Prokuratoria zresztą szybko zrozumiała swój błąd i już płyną z niej nieoficjalnie informacje, że stanowisko przedstawione do rządowego projektu tak naprawdę wcale nie było jej stanowiskiem, ale tylko omyłkowo wysłaną opinią jakiegoś anonimowego starszego radcy. Właściwy dokument takich lapsusów ma już nie zawierać.

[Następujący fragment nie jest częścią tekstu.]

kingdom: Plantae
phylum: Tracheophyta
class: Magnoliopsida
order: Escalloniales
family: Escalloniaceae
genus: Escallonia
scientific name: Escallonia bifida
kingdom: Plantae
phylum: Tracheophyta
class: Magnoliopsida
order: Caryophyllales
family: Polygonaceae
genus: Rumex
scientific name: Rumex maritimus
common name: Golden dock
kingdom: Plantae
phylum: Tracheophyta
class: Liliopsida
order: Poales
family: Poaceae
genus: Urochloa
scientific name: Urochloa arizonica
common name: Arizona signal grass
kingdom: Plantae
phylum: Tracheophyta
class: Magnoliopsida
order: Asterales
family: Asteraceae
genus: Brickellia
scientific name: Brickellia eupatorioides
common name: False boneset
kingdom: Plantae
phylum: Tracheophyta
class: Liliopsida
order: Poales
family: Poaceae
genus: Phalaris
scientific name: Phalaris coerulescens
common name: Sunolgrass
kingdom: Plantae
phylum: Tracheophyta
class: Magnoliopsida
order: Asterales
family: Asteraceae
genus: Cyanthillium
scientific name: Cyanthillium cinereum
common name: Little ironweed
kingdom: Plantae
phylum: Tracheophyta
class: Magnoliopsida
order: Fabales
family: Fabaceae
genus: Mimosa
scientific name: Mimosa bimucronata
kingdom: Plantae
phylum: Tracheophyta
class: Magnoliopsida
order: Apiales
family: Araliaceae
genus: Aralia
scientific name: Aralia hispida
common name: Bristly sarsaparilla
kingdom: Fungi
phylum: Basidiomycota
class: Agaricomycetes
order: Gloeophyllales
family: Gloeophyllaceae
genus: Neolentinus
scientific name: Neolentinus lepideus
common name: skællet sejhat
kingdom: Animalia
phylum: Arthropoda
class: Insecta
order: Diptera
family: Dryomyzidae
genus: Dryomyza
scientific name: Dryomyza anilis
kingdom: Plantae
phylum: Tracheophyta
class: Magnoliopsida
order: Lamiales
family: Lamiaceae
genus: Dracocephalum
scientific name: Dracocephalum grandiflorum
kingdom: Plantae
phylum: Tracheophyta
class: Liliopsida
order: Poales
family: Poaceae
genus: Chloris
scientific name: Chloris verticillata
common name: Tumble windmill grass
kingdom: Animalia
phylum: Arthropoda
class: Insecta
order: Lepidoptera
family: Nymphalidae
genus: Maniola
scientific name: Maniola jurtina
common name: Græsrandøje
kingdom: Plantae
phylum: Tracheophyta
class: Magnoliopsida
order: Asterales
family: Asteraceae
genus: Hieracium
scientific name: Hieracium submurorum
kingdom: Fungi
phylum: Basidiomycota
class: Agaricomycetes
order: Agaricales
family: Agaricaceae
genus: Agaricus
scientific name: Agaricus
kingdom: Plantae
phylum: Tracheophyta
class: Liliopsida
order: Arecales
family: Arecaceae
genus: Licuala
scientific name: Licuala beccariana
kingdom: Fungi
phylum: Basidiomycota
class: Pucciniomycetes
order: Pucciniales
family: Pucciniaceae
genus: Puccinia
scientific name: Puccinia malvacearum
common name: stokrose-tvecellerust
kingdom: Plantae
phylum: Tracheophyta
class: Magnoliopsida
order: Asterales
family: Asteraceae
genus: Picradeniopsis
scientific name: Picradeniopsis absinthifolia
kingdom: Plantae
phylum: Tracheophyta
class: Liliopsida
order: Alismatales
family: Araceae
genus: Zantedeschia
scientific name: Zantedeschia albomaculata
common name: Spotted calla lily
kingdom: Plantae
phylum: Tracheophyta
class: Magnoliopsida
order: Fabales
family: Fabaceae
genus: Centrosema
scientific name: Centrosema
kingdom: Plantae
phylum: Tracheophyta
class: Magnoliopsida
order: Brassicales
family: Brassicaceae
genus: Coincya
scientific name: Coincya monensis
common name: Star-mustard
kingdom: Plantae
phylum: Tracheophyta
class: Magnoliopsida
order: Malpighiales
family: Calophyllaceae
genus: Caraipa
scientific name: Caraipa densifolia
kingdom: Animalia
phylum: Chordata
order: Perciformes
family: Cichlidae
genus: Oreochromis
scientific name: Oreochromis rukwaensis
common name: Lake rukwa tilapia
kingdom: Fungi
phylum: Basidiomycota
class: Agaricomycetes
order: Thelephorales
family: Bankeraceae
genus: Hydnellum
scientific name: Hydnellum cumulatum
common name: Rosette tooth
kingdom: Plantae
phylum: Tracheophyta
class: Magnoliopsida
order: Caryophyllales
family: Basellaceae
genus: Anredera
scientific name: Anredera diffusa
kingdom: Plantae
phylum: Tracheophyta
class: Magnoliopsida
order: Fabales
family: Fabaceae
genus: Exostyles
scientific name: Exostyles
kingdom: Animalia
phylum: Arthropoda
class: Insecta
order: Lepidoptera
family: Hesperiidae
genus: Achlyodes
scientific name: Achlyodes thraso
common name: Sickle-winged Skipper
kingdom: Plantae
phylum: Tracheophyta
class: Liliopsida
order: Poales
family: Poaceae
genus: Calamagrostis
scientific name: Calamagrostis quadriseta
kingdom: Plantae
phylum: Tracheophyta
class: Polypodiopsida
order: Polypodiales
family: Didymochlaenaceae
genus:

Kwestią tego, do kogo należą środki gromadzone przez Polaków w OFE i czy państwo ma prawo je przejąć, żeby zasypać dziurę w budżecie, z pewnością powinien zająć się Trybunał Konstytucyjny. Osobiście nie mam wątpliwości, że pieniądze, które po potrąceniu z mojej wypłaty trafiały na konto w OFE, nie należą funduszu, tylko do mnie. I jeżeli ktoś zostanie wywłaszczony, to właśnie ja. Ale też zgadzam się, że państwo, które kiedyś na taki transfer – kosztem uszczuplenia wpływów do ZUS – wyraziło zgodę, może teraz zmienić zdanie i te moje prawdziwe pieniądze zamienić na zapis na koncie w państwowym urzędzie będący obietnicą, że kiedyś jakąśtam emeryturę mi wypłaci.

Wolałbym wprawdzie, żeby tego nie robiło, tylko trzymało się zawartej ze mną w 1999 roku umowy. A jeśli już to robi, to żeby uczciwie poinformowało, jakie są prawdziwie motywy takiego działania i jakie będą jego konsekwencje. Tymczasem zamiast tego dostaję nachalną, kłamliwą  propagandę  i legislacyjnego gniota, na którym niezależne od rządu instytucje i urzędy nie zostawiają suchej nitki. Bo te zależne – np. Prokuratoria Generalna – jak się okazuje mogą wyrazić swoje zasadnicze wątpliwości tylko przez pomyłkę.